EXTRACTED INFORMATION:
---------------
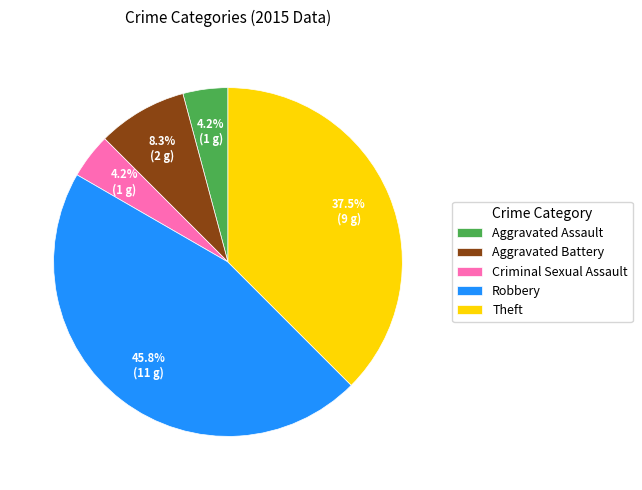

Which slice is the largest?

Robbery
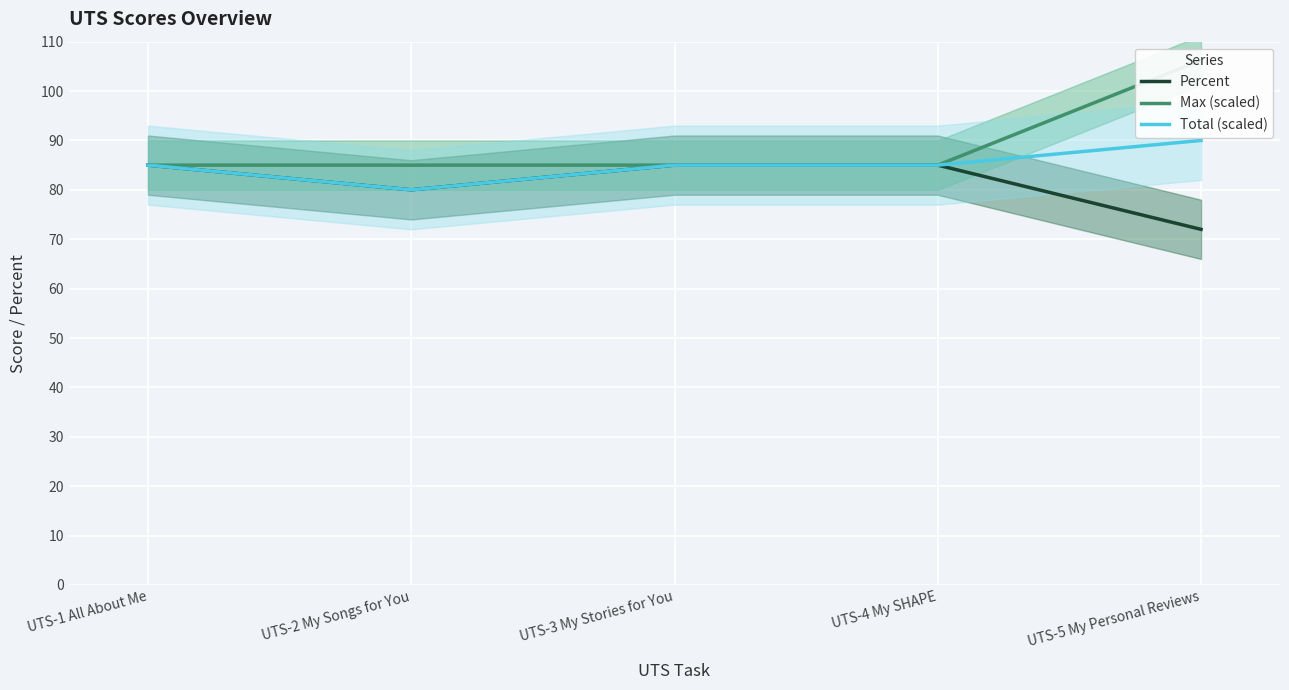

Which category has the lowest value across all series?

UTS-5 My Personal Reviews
---------------
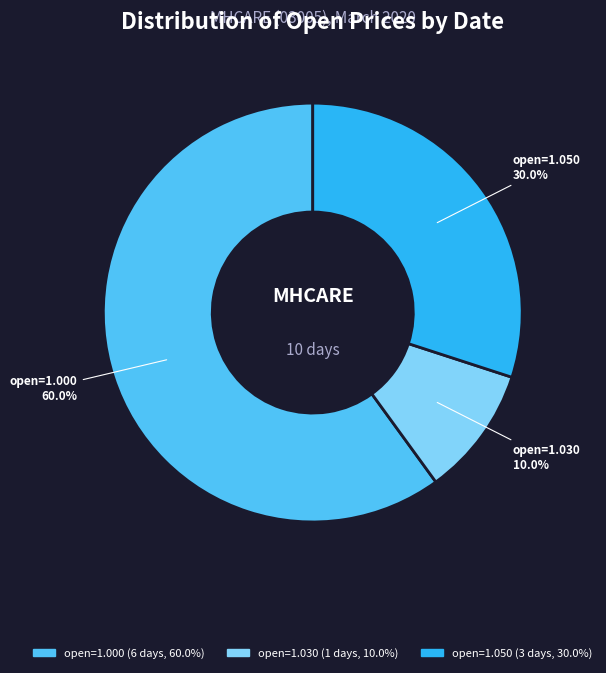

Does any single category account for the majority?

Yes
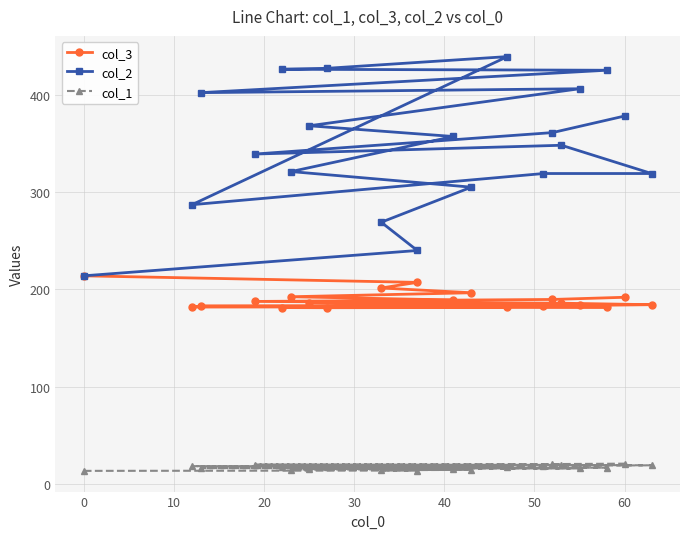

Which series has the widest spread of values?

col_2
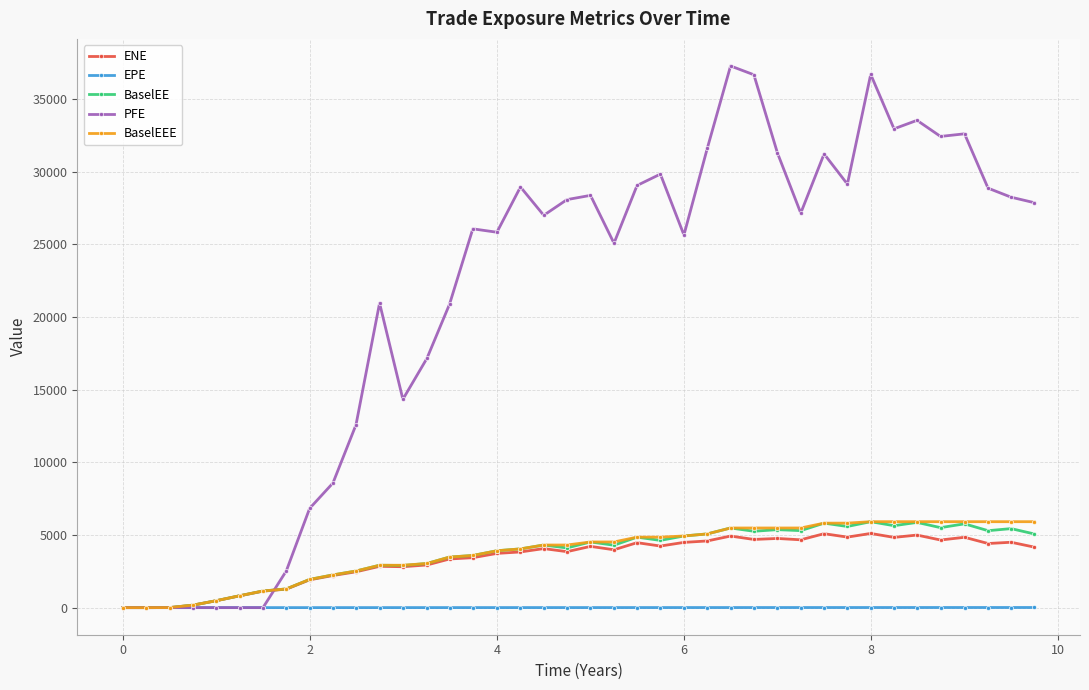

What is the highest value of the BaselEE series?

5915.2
---------------
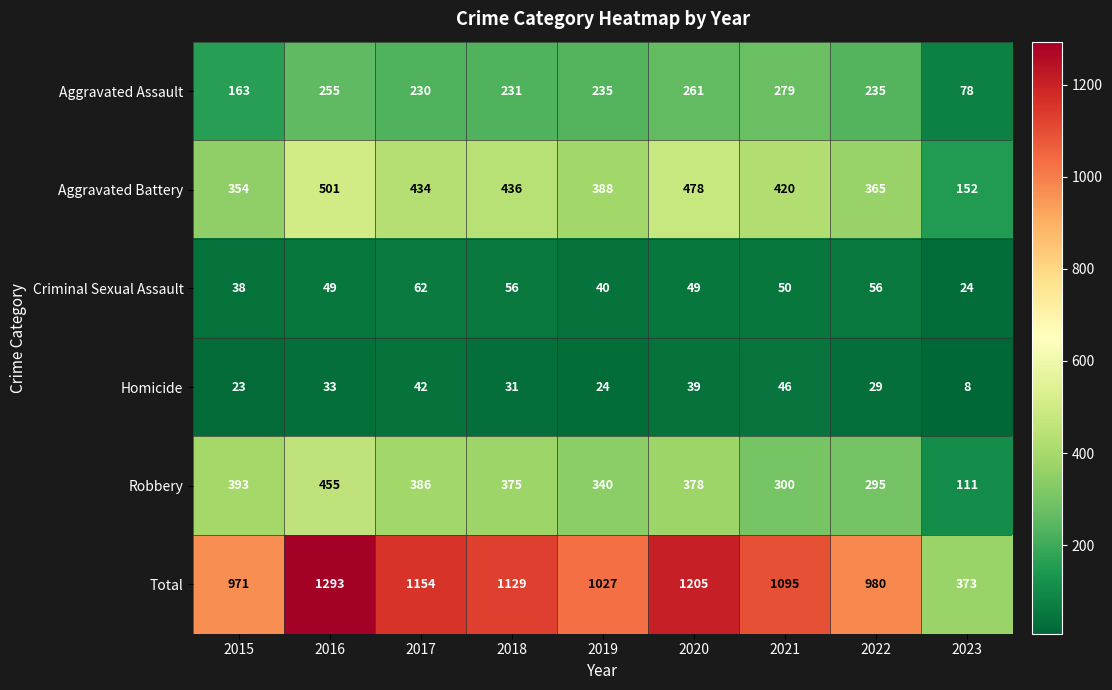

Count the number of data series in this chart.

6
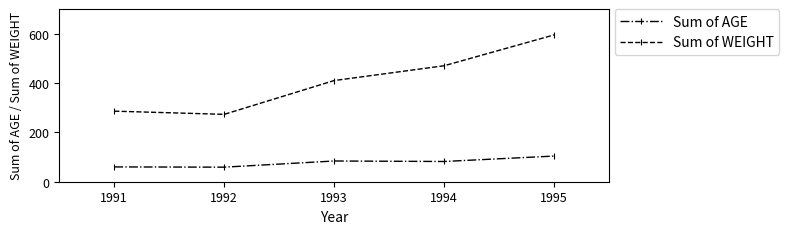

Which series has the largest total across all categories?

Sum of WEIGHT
---------------
ASSIGNED TASK:
Reproduce only the lines from the one containing "Which series has the widest spread of values?" through the one containing "What is the", swapping "spread" for "range" and leaving everything else unchanged. Leave the pictures out of the answer.

SOLVED PROBLEM:
Which series has the widest range of values?

col_2

What is the highest value of the BaselEE series?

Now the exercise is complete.